Former News Corp COO Peter Chernin

Should Macquarie Group be able to vote on a controversial pay system that has allowed it to milk hundreds of millions in fees out of a listed toll road company?

In a little-remarked development, that’s precisely what happened at the Macquarie Atlas Roads AGM in Sydney last Thursday, when Macquarie Group voted its 12.2% stake in favour of the remuneration report, thereby averting a first strike, as the total “against” vote came in at 24.13%.

Having received a record $163.5 million in fees in 2016 — exceeding the total $98 million distributed to investors — there is no doubt that Macquarie Group is conflicted in voting in favour of its own excessive fee deal at Macquarie Atlas Roads.

However, the Corporations Act only refers to conflicted individuals, not corporate entities. James Packer can’t vote on his pay at Crown Resorts, but a different set of rules apply to the Millionaire Factory. This is one loophole that should be shut.

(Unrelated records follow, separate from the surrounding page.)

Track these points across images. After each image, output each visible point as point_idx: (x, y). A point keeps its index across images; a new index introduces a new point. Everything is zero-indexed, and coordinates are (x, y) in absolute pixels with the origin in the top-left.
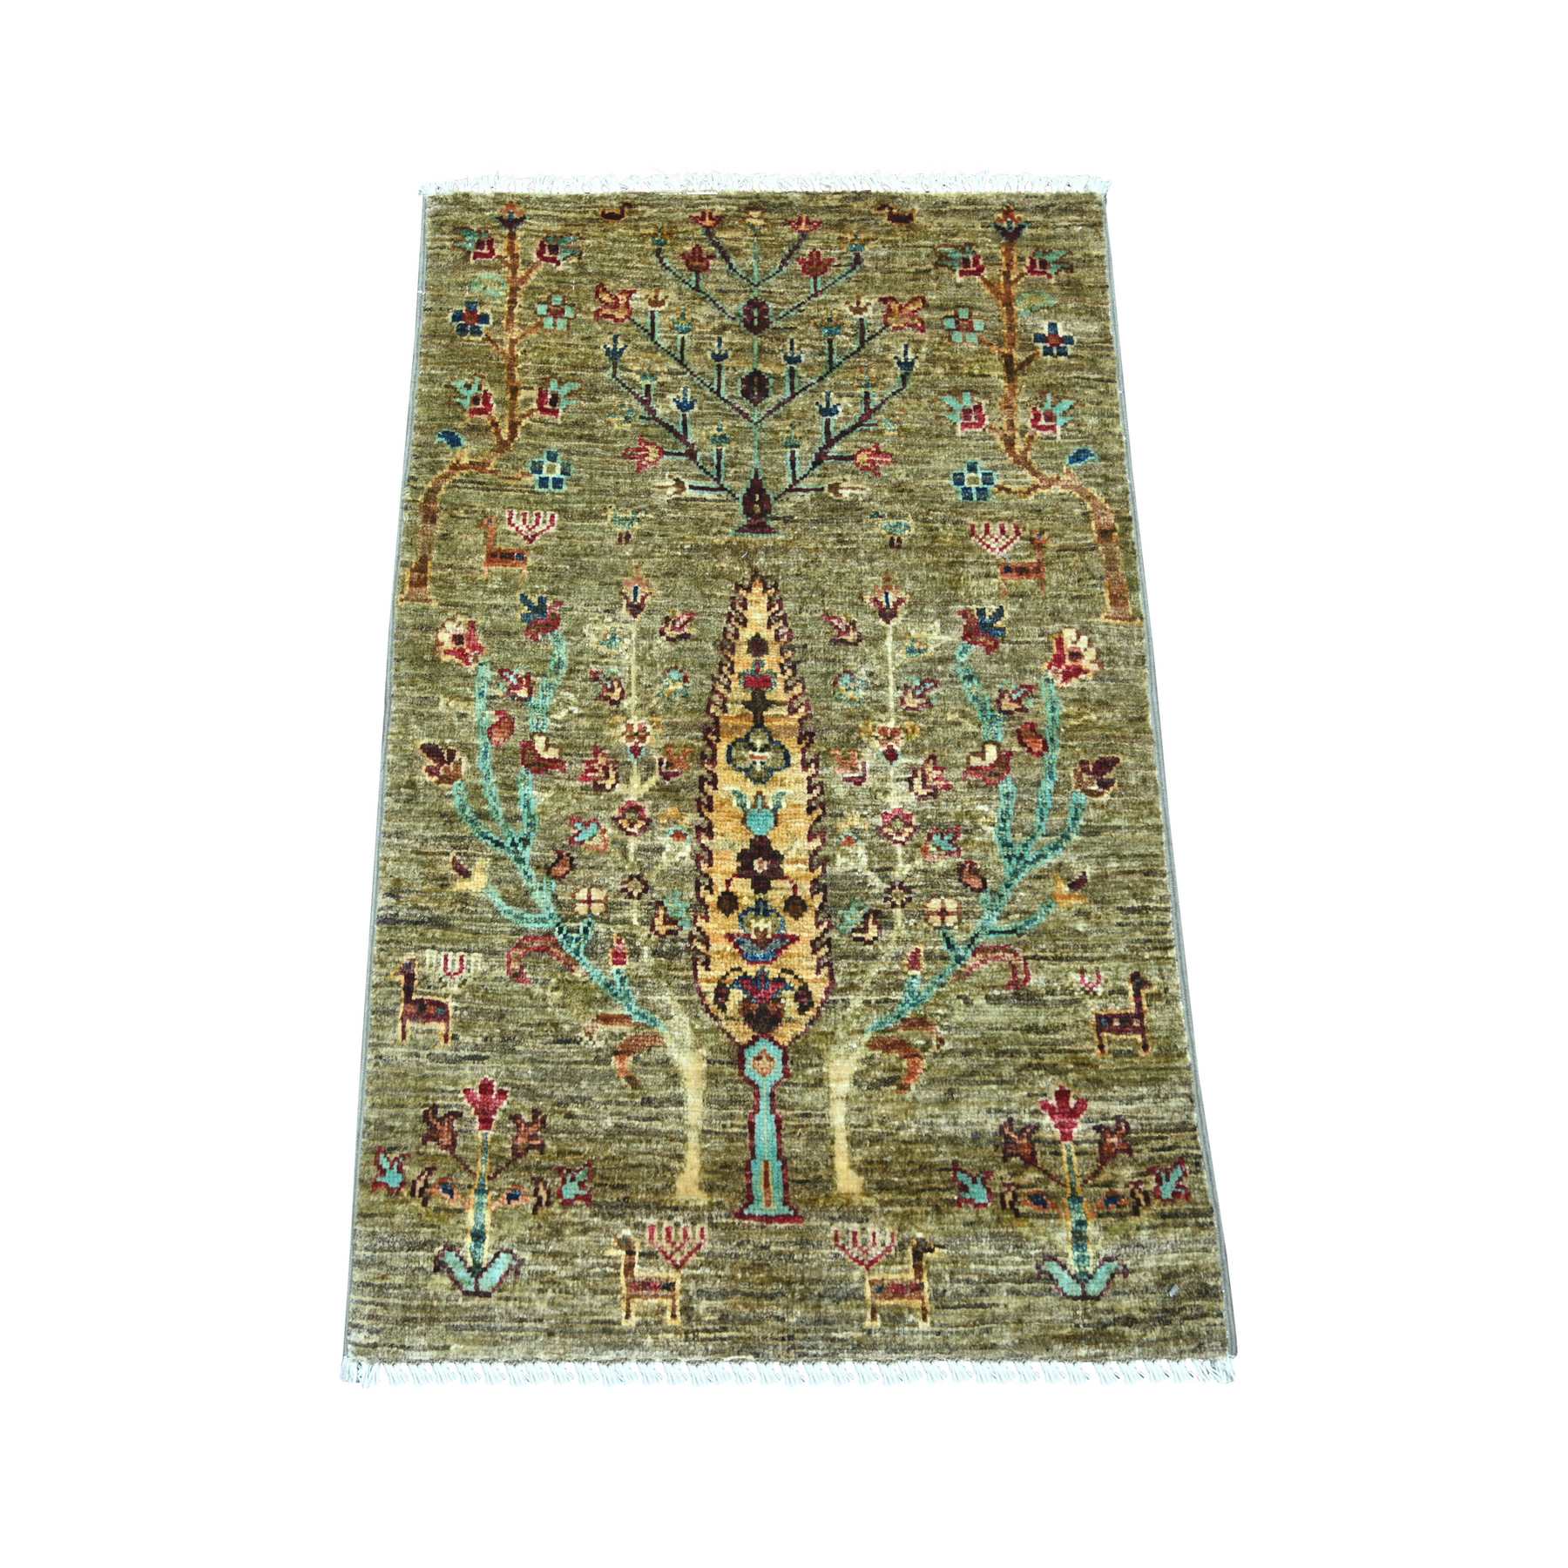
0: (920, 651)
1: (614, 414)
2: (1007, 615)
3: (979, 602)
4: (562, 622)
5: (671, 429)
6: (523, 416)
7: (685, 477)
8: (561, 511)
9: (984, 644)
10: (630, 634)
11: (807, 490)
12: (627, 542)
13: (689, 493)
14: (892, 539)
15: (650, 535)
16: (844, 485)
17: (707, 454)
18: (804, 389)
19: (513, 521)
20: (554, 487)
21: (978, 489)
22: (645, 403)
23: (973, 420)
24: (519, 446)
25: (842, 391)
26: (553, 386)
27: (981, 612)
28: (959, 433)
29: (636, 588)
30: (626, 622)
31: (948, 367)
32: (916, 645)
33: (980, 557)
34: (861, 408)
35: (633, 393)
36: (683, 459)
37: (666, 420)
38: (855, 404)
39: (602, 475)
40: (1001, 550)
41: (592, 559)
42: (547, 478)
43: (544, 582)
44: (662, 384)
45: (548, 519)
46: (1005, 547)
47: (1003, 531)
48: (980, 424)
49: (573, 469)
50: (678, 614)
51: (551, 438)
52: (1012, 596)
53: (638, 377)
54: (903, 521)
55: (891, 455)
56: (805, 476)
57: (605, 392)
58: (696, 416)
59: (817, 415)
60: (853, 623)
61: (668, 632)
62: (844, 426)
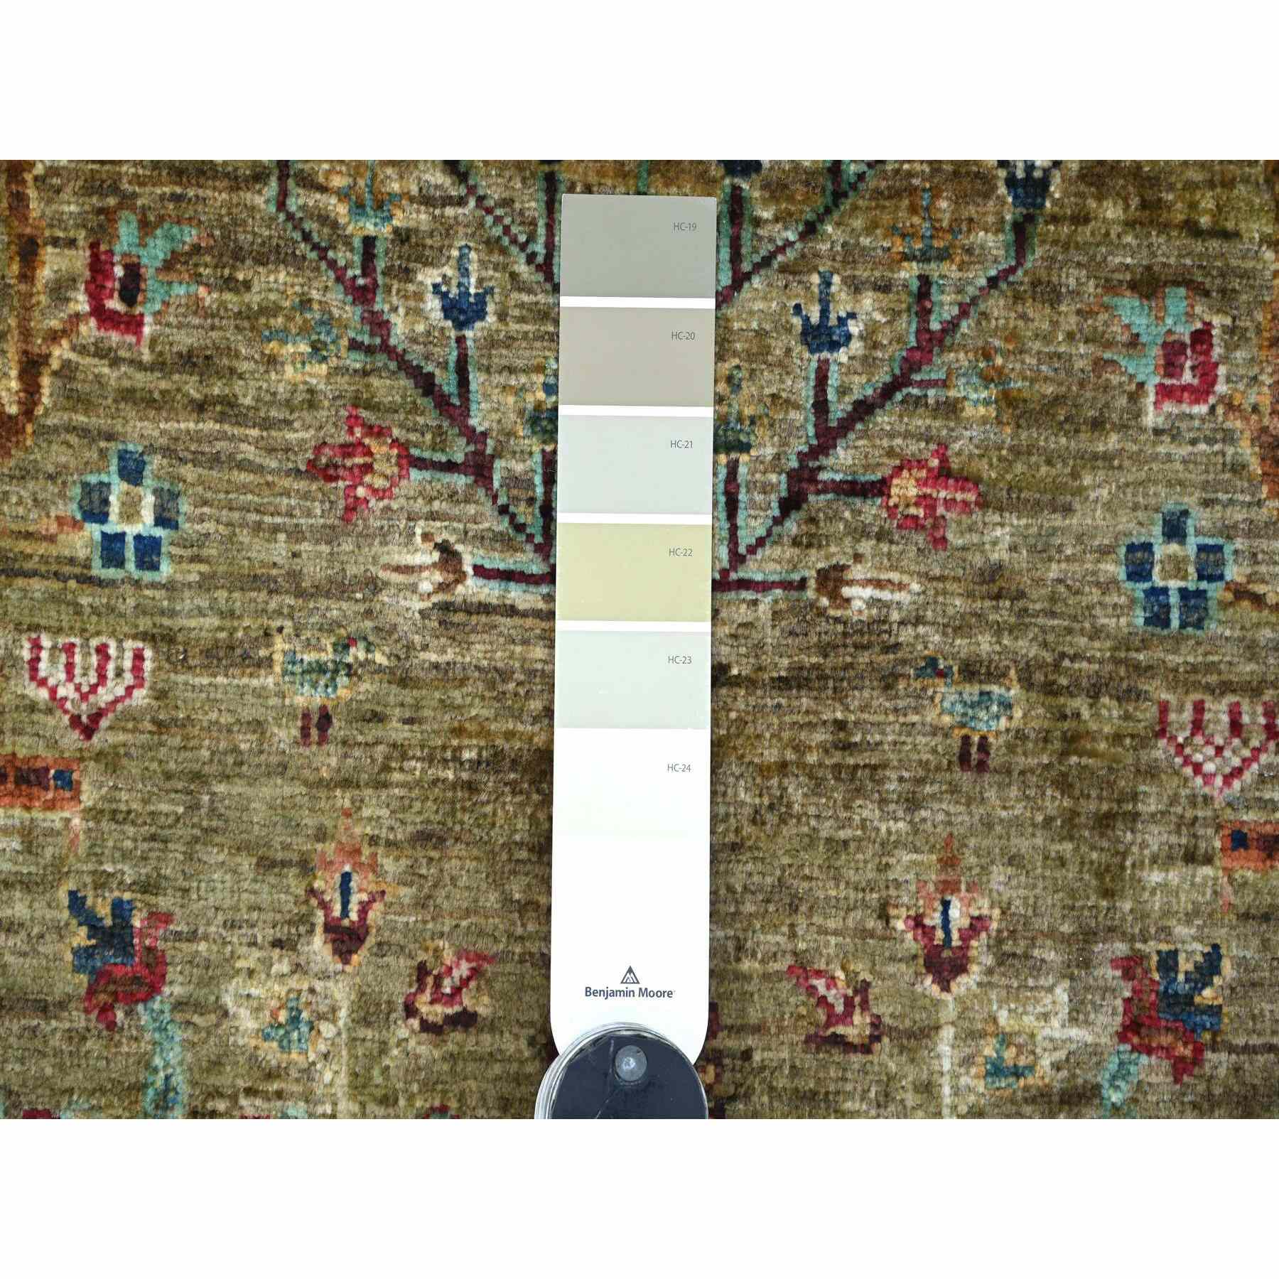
0: (1017, 1073)
1: (283, 336)
2: (1228, 969)
3: (1166, 932)
4: (172, 973)
5: (427, 384)
6: (54, 337)
7: (465, 536)
8: (162, 639)
9: (1168, 1051)
10: (334, 1010)
11: (764, 587)
12: (323, 740)
13: (473, 589)
14: (966, 740)
15: (377, 718)
16: (858, 572)
17: (519, 468)
18: (766, 262)
19: (43, 666)
20: (141, 564)
21: (1184, 593)
22: (363, 295)
23: (1188, 377)
24: (45, 432)
25: (863, 273)
26: (126, 234)
27: (1168, 962)
28: (1151, 418)
29: (346, 878)
30: (324, 976)
31: (1135, 202)
32: (1009, 1054)
33: (1174, 800)
34: (907, 326)
35: (332, 264)
36: (460, 481)
37: (415, 355)
38: (895, 314)
39: (258, 527)
40: (1228, 780)
41: (239, 788)
42: (121, 537)
43: (126, 856)
44: (402, 236)
45: (128, 664)
46: (1238, 772)
47: (1236, 727)
48: (1201, 392)
49: (185, 506)
50: (448, 957)
51: (129, 411)
52: (1246, 916)
53: (341, 210)
54: (995, 689)
55: (977, 481)
56: (761, 542)
57: (261, 260)
58: (491, 342)
59: (798, 348)
60: (863, 988)
61: (424, 1005)
62: (862, 387)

If Macquarie Group had abstained all of its 68.2 million votes last Thursday, the against vote would have been 29% and the Macquarie Atlas Roads board would have been facing a potential spill at the 2018 AGM.

Instead, the board, with its unusual combination of local and Bermuda-based directors, will soldier on for another year, although concessions have already been granted, with the base annual management fee being cut to a flat 1% of the current $3 billion market capitalisation.

The performance fee — based on a 15% share of any market upside — has been what has really delivered for Macquarie Group because low interest rates and canny deal-making as a minority investor in a range of offshore toll road assets in France, Germany, the US and UK has let investors enjoy a profitable ride.

The AGM presentation pack pointed to $328 million in distributions since Macquarie Atlas Roads was created in 2010, but this is less than the total fees generated for Macquarie over the same period.

But will the board propose an excessive divorce payment on top of the largesse we’ve seen in recent years?

If Macquarie were a person, the recipient of all these excessive fees would undoubtedly make the following list of the 10 most questionable CEO payouts over the past decade:

The 10 most questionable CEO payouts over the past decade

News Corp, 2009: not only did Rupert Murdoch’s outgoing chief lieutenant Peter Chernin receive US$34 million in his final year, the severance package also included a commitment to buy two movies a year from him for the next six years, plus a range of other perks such as access to the corporate jet and secretarial services.

Santos, 2008: outgoing CEO John Ellice-Flint received a staggering $16.8 million termination payment.

Publishing and Broadcasting Ltd, 2007: John Alexander has made tens of millions from James Packer, but the $15 million termination payment as part of the 2007 demerger of Consolidated Media Holdings was difficult to justify, especially considering he stayed on the board.

Oz Minerals, 2008: $10.7 million proposed share payout to outgoing CEO Owen Hegarty was defeated by shareholders, so the board just gave him $8.35 million in cash instead.

ASX, 2006: when Tony D’Aloisio didn’t get the top job as part of the SFE merger, his Maurice Newman-led ASX board approved a termination payment of $7.78 million instead.

AGL, 2007: 63% vote against the remuneration report after CEO Paul Anthony departed with a $5.2 million termination payout out, which meant the Welshman received about $17 million for 17 months of work.

Transurban, 2008: 59% protest vote against remuneration report over the final $16.6 million pay packet to departing CEO Kim Edwards.

Qantas, 2009: 41% voted against the remuneration report due to the package of former CEO Geoff Dixon, which led to an $11 million pay packet when he served just five months of the year.

Challenger Financial Group, 2008: 70% against remuneration report due to $6 million pay packet for former CEO Mike Tilley.

Centro Properties Group, 2008: unexpected collapse caused a huge shock in 2008, and then the CEO Andrew Scott got a $3 million termination payment. Quite generous, considering investors lost more than $5 billion.